Любопытным оказалось посещение дома-музея Циолковского, куда я почему-то — и совершенно напрасно — раньше не заглядывал. Наверное, опасался, что потону в елее. Напрасный страх. Никакого елея и в помине нет, впечатление страшное и горестное. Нашим гидом был директор музея, внук Циолковского, журналист. Он сразу сказал главное: дед был страшный человек. Фанатик и деспот. И шизофреник — последнее я вытянул из него с великим трудом. Проговорившись в главном, он прямо-таки зафонтанировал разоблачениями. Старший и одареннейший из сыновей Циолковского покончил самоубийством (цианистый калий), потому что мучительно стыдился пустых, как он полагал, занятий отца, считал их бредом самоучки и провидел в чем-то схожем собственную судьбу. Еще один сын покончил с собой в шизофреническом припадке, а еще один как-то подозрительно «надорвался». Мужское поколение всё оказалось нежизнеспособным. Одна из дочерей умерла в 24 года от чахотки, другие прожили бедную и тусклую жизнь. Свою бабку внук назвал «мученицей». Циолковский давал на содержание семьи ровно половину жалования провинциального учителя, другую тратил на издание своих брошюр. Он считал, что все беды его жизни компенсируются пиром идей, без устали осенявших лобастую голову. И тут он едва ли ошибался. Он был гениальный утопист и, как все утописты, порой попадал в яблочко реальности.
...Он все-таки дожил хотя бы до частичного признания (наград, чествований, газетных статей) — редкий случай в судьбе гениальных чудаков. Куда чаще слава осеняет неучей (Мичурин) или авантюристов (Лысенко). Жаль, что Циолковский так измазан сладкой слюной...

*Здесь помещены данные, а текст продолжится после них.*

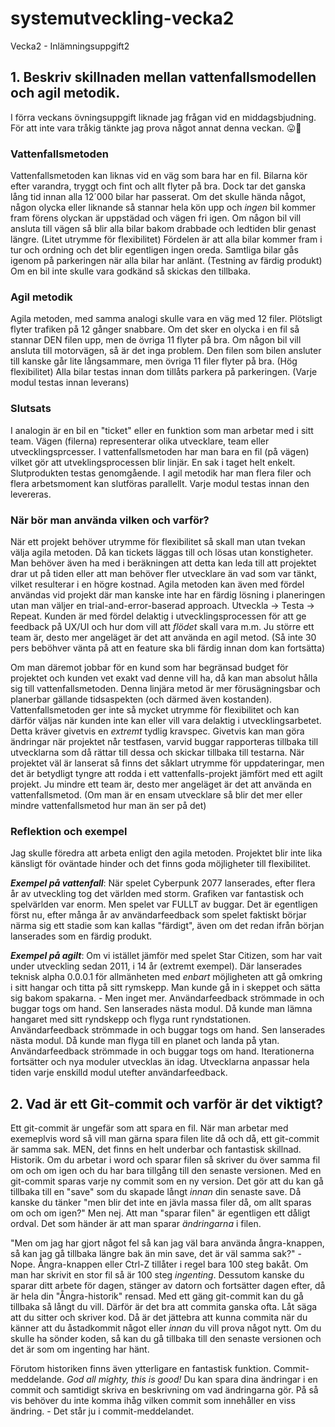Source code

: # systemutveckling-vecka2
Vecka2 - Inlämningsuppgift2

## 1. **Beskriv skillnaden mellan vattenfallsmodellen och agil metodik.**
I förra veckans övningsuppgift liknade jag frågan vid en middagsbjudning. För att inte vara tråkig tänkte jag prova något annat denna veckan. 😛🤘

### Vattenfallsmetoden
Vattenfallsmetoden kan liknas vid en väg som bara har en fil. Bilarna kör efter varandra, tryggt och fint och allt flyter på bra. Dock tar det ganska lång tid innan alla 12´000 bilar har passerat. Om det skulle hända något, någon olycka eller liknande så stannar hela kön upp och *ingen* bil kommer fram förens olyckan är uppstädad och vägen fri igen. 
Om någon bil vill ansluta till vägen så blir alla bilar bakom drabbade och ledtiden blir genast längre. (Litet utrymme för flexibilitet)
Fördelen är att alla bilar kommer fram i tur och ordning och det blir egentligen ingen oreda. Samtliga bilar gås igenom på parkeringen när alla bilar har anlänt. (Testning av färdig produkt) Om en bil inte skulle vara godkänd så skickas den tillbaka. 

### Agil metodik
Agila metoden, med samma analogi skulle vara en väg med 12 filer. Plötsligt flyter trafiken på 12 gånger snabbare. Om det sker en olycka i en fil så stannar DEN filen upp, men de övriga 11 flyter på bra. Om någon bil vill ansluta till motorvägen, så är det inga problem. Den filen som bilen ansluter till kanske går lite långsammare, men övriga 11 filer flyter på bra. (Hög flexibilitet) Alla bilar testas innan dom tillåts parkera på parkeringen. (Varje modul testas innan leverans)

### Slutsats
I analogin är en bil en "ticket" eller en funktion som man arbetar med i sitt team. 
Vägen (filerna) representerar olika utvecklare, team eller utvecklingsprcesser. 
I vattenfallsmetoden har man bara en fil (på vägen) vilket gör att utveklingsprocessen blir linjär. En sak i taget helt enkelt. Slutprodukten testas genomgående. 
I agil metodik har man flera filer och flera arbetsmoment kan slutföras parallellt. Varje modul testas innan den levereras.

### När bör man använda vilken och varför? 
När ett projekt behöver utrymme för flexibilitet så skall man utan tvekan välja agila metoden. Då kan tickets läggas till och lösas utan konstigheter. Man behöver även ha med i beräkningen att detta kan leda till att projektet drar ut på tiden eller att man behöver fler utvecklare än vad som var tänkt, vilket resulterar i en högre kostnad. Agila metoden kan även med fördel användas vid projekt där man kanske inte har en färdig lösning i planeringen utan man väljer en trial-and-error-baserad approach. Utveckla -> Testa -> Repeat. Kunden är med fördel delaktig i utvecklingsprocessen för att ge feedback på UX/UI och hur dom vill att *flödet* skall vara m.m. 
Ju större ett team är, desto mer angeläget är det att använda en agil metod. (Så inte 30 pers beböhver vänta på att en feature ska bli färdig innan dom kan fortsätta)

Om man däremot jobbar för en kund som har begränsad budget för projektet och kunden vet exakt vad denne vill ha, då kan man absolut hålla sig till vattenfallsmetoden. Denna linjära metod är mer förusägningsbar och planerbar gällande tidsaspekten (och därmed även kostanden). Vattenfallsmetoden ger inte så mycket utrymme för flexibilitet och kan därför väljas när kunden inte kan eller vill vara delaktig i utvecklingsarbetet. Detta kräver givetvis en *extremt* tydlig kravspec. Givetvis kan man göra ändringar när projektet når testfasen, varvid buggar rapporteras tillbaka till utvecklarna som då rättar till dessa och skickar tillbaka till testarna. När projektet väl är lanserat så finns det såklart utrymme för uppdateringar, men det är betydligt tyngre att rodda i ett vattenfalls-projekt jämfört med ett agilt projekt. 
Ju mindre ett team är, desto mer angeläget är det att använda en vattenfallsmetod. (Om man är en ensam utvecklare så blir det mer eller mindre vattenfallsmetod hur man än ser på det)

### Reflektion och exempel
Jag skulle föredra att arbeta enligt den agila metoden. Projektet blir inte lika känsligt för oväntade hinder och det finns goda möjligheter till flexibilitet. 

***Exempel på vattenfall***: När spelet Cyberpunk 2077 lanserades, efter flera år av utveckling tog det världen med storm. Grafiken var fantastisk och spelvärlden var enorm. Men spelet var FULLT av buggar. Det är egentligen först nu, efter många år av användarfeedback som spelet faktiskt börjar närma sig ett stadie som kan kallas "färdigt", även om det redan ifrån början lanserades som en färdig produkt.

***Exempel på agilt***: Om vi istället jämför med spelet Star Citizen, som har vait under utveckling sedan 2011, i 14 år (extremt exempel). Där lanserades teknisk alpha 0.0.0.1 för allmänheten med *enbart* möjligheten att gå omkring i sitt hangar och titta på sitt rymskepp. Man kunde gå in i skeppet och sätta sig bakom spakarna. - Men inget mer. Användarfeedback strömmade in och buggar togs om hand. Sen lanserades nästa modul. Då kunde man lämna hangaret med sitt ryndskepp och flyga runt ryndstationen. Användarfeedback strömmade in och buggar togs om hand. Sen lanserades nästa modul. Då kunde man flyga till en planet och landa på ytan. Användarfeedback strömmade in och buggar togs om hand. Iterationerna fortsätter och nya moduler utvecklas än idag. Utvecklarna anpassar hela tiden varje enskilld modul utefter användarfeedback.

## 2. **Vad är ett Git-commit och varför är det viktigt?**
Ett git-commit är ungefär som att spara en fil. När man arbetar med exemeplvis word så vill man gärna spara filen lite då och då, ett git-commit är samma sak. 
MEN, det finns en helt underbar och fantastisk skillnad. Historik. Om du arbetar i word och sparar filen så skriver du över samma fil om och om igen och du har bara tillgång till den senaste versionen. Med en git-commit sparas varje ny commit som en ny version. Det gör att du kan gå tillbaka till en "save" som du skapade långt *innan* din senaste save. Då kanske du tänker "men blir det inte en jävla massa filer då, om allt sparas om och om igen?" Men nej. Att man "sparar filen" är egentligen ett dåligt ordval. Det som händer är att man sparar *ändringarna* i filen. 

"Men om jag har gjort något fel så kan jag väl bara använda ångra-knappen, så kan jag gå tillbaka längre bak än min save, det är väl samma sak?" - Nope. Ångra-knappen eller Ctrl-Z tillåter i regel bara 100 steg bakåt. Om man har skrivit en stor fil så är 100 steg *ingenting*. Dessutom kanske du sparar ditt arbete för dagen, stänger av datorn och fortsätter dagen efter, då är hela din "Ångra-historik" rensad. Med ett gäng git-commit kan du gå tillbaka så långt du vill. Därför är det bra att commita ganska ofta. Låt säga att du sitter och skriver kod. Då är det jättebra att kunna commita när du känner att du åstadkommit något eller *innan* du vill prova något nytt. Om du skulle ha sönder koden, så kan du gå tillbaka till den senaste versionen och det är som om ingenting har hänt.

Förutom historiken finns även ytterligare en fantastisk funktion. Commit-meddelande. *God all mighty, this is good!* Du kan spara dina ändringar i en commit och samtidigt skriva en beskrivning om vad ändringarna gör. På så vis behöver du inte komma ihåg vilken commit som innehåller en viss ändring. - Det står ju i commit-meddelandet. 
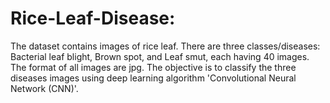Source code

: # Rice-Leaf-Disease:
The dataset contains images of rice leaf.
There are three classes/diseases: Bacterial leaf blight, Brown spot, and Leaf smut, each having 40 images.
The format of all images are jpg.
The objective is to classify the three diseases images using deep learning algorithm 'Convolutional Neural Network (CNN)'.
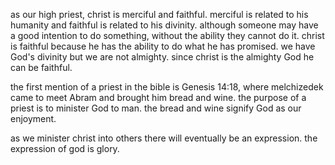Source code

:as our high priest, christ is merciful and faithful. merciful is related to his humanity
and faithful is related to his divinity. although someone may have a good intention to
do something, without the ability they cannot do it. christ is faithful because he has
the ability to do what he has promised. we have God's divinity but we are not almighty.
since christ is the almighty God he can be faithful.

the first mention of a priest in the bible is Genesis 14:18, where melchizedek came to meet Abram and brought him bread and wine. the purpose of a priest is to minister God to man. the bread and wine signify God as our enjoyment.

as we minister christ into others there will eventually be an expression. the expression of god is glory.
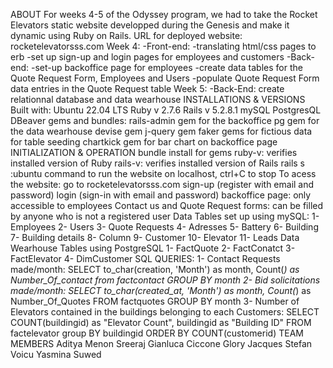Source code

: ABOUT
    For weeks 4-5 of the Odyssey program, we had to take the Rocket Elevators static website developped during the Genesis and make it dynamic using Ruby on Rails.
URL for deployed website: rocketelevatorsss.com
Week 4:
    -Front-end:
        -translating html/css pages to erb
        -set up sign-up and login pages for employees and customers
    -Back-end:
        -set-up backoffice page for employees
        -create data tables for the Quote Request Form, Employees and Users
        -populate Quote Request Form data entries in the Quote Request table
Week 5:
    -Back-End: create relationnal database and data wearhouse
INSTALLATIONS & VERSIONS
    Built with:
    Ubuntu 22.04 LTS
    Ruby v 2.7.6
    Rails v 5.2.8.1
    mySQL
    PostgresQL
    DBeaver
    gems and bundles:
        rails-admin gem for the backoffice
        pg gem for the data wearhouse
        devise gem
        j-query gem
        faker gems for fictious data for table seeding
        chartkick gem for bar chart on backoffice page
INITIALIZATION & OPERATION
    bundle install for gems
    ruby-v: verifies installed version of Ruby
    rails-v: verifies installed version of Rails
    rails s :ubuntu command to run the website on localhost, ctrl+C to stop
    To acess the website:
    go to rocketelevatorsss.com
    sign-up (register with email and password)
    login (sign-in with email and password)
    backoffice page: only accessible to employees
    Contact us and Quote Request forms: can be filled by anyone who is not a registered user
    Data Tables set up using mySQL:
        1- Employees
        2- Users
        3- Quote Requests
        4- Adresses
        5- Battery
        6- Building
        7- Building details
        8- Column
        9- Customer
        10- Elevator
        11- Leads
    Data Wearhouse Tables using PostgreSQL
        1- FactQuote
        2- FactConatct
        3- FactElevator
        4- DimCustomer
SQL QUERIES:
    1- Contact Requests made/month:
	SELECT to_char(creation, 'Month') as month, Count(*) as Number_Of_contact from factcontact GROUP BY month
    2- Bid solicitations made/month:
    SELECT to_char(created_at, 'Month') as month, Count(*) as Number_Of_Quotes FROM factquotes GROUP BY month
    3- Number of Elevators contained in the buildings belonging to each Customers:
	SELECT COUNT(buildingid) as "Elevator Count", buildingid as "Building ID" FROM factelevator group BY buildingid ORDER BY COUNT(customerid)
TEAM MEMBERS
    Aditya Menon Sreeraj
    Gianluca Ciccone
    Glory Jacques
    Stefan Voicu
    Yasmina Suwed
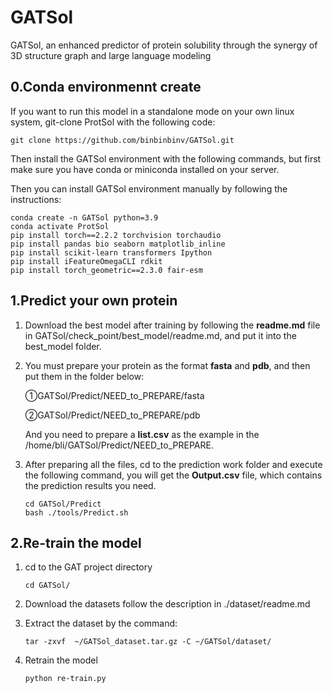 # GATSol

GATSol, an enhanced predictor of protein solubility through the synergy of 3D structure graph and large language modeling

## 0.Conda environmennt create

If you want to run this model in a standalone mode on your own linux system, git-clone ProtSol with the following code:

```shell
git clone https://github.com/binbinbinv/GATSol.git
```

Then install the GATSol environment with the following commands, but first make sure you have conda or miniconda installed on your server.

Then you can install GATSol environment manually by following the instructions:

```shell
conda create -n GATSol python=3.9
conda activate ProtSol
pip install torch==2.2.2 torchvision torchaudio
pip install pandas bio seaborn matplotlib_inline
pip install scikit-learn transformers Ipython
pip install iFeatureOmegaCLI rdkit
pip install torch_geometric==2.3.0 fair-esm
```

## 1.Predict your own protein

1. Download the best model after training by following the **readme.md** file in GATSol/check_point/best_model/readme.md, and put it into the best_model folder.

2. You must prepare your protein as the format **fasta** and **pdb**, and then put them in the folder below:

   ①GATSol/Predict/NEED_to_PREPARE/fasta

   ②GATSol/Predict/NEED_to_PREPARE/pdb

   And you need to prepare a **list.csv** as the example in the /home/bli/GATSol/Predict/NEED_to_PREPARE.

3. After preparing all the files, cd to the prediction work folder and execute the following command, you will get the **Output.csv** file, which contains the prediction results you need.

   ```shell
   cd GATSol/Predict
   bash ./tools/Predict.sh
   ```
## 2.Re-train the model

1. cd to the GAT project directory

   ```shell
   cd GATSol/
   ```

2. Download the datasets follow the description in ./dataset/readme.md

3. Extract the dataset by the command:

   ```shell
   tar -zxvf  ~/GATSol_dataset.tar.gz -C ~/GATSol/dataset/
   ```

4. Retrain the model

   ```shell
   python re-train.py
   ```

Русские люди (в массе своей) ненавидят, презирают и боятся друг друга. И на эту неизбывную сердечную тягость навалилась свинцовая доска окаянной власти. «Не хотим серьезного!», «Не хотим сложного», «Не хотим больного!». «Хотим сладких помоев!»
«Ну, а уж коли о серьезном, так чтоб — подделка, чтоб не трогала и не ранила...»

Можно отменить всю систему государства, оставив только диктатора и охрану, ничего не изменится. Можно закрыть все газеты, журналы, издательства, музеи, театры, кино, оставив какой-нибудь информационный бюллетень и телевизор, чтобы рабы не слонялись без дела, гремя цепями. И конечно, должна быть водка, много дешевой водки.

Дом Лескова почему-то входит в комплекс «Музея Тургенева»...
В тургеневском музее самое замечательное — размещенные здесь кабинеты Фета, Бунина, Леонида Андреева, Пришвина и Новикова (автора «Пушкина в Михайловском»). Вещи всё подлинные, никаких «заменителей» тут не признают. У Фета кабинет просторный, барский, с великолепной павловской мебелью: комфорт, уют и удобства; кабинет человека, поздно выбившегося в большие баре и вознаграждающего себя за прежнюю обобранность. И до чего ж беден и жалок на этом фоне парижский кабинетишко Бунина, доставленный сюда из Пасси, куда мы с Аллой ходили поглядеть на его дом. Крошечный письменный столик, под стать ему креслице с истертой обивкой, железная кроватка с тощим одеяльцем, как нище жил величайший словотворец века, лауреат Нобелевской премии, наследник Чехова! И снова контраст: грандиозный кабинетище Леонида Андреева из его финской дачи. Разгул нуворишества. Колоссальные, тяжеленные кресла с двухметровыми прямыми спинками, непомерный стол — смесь терема с модерном в пропорциях добряка Гаргантюа. Конечно, нерослый Андреев страдал манией «грандиоза». Дальше — эклектичный, из случайных вещей кабинет Пришвина, человека вовсе не кабинетного, не городского, и вдруг решившего обставиться под классика, для чего понадобился зачем-то высоченный деревянный фонарь из сюрреалистического спектакля. Он перехватил его в комиссионном у какого-то режиссера. О кабинете Новикова говорить неинтересно, как и о нем самом.
...Как странно, что обладая такой усадьбой, такими липами, ясенями и соловьями, Тургенев невылазно торчал в Париже у юбки Виардо. Давно не испытывал я столь полного и совершенного счастья, как в этом саду.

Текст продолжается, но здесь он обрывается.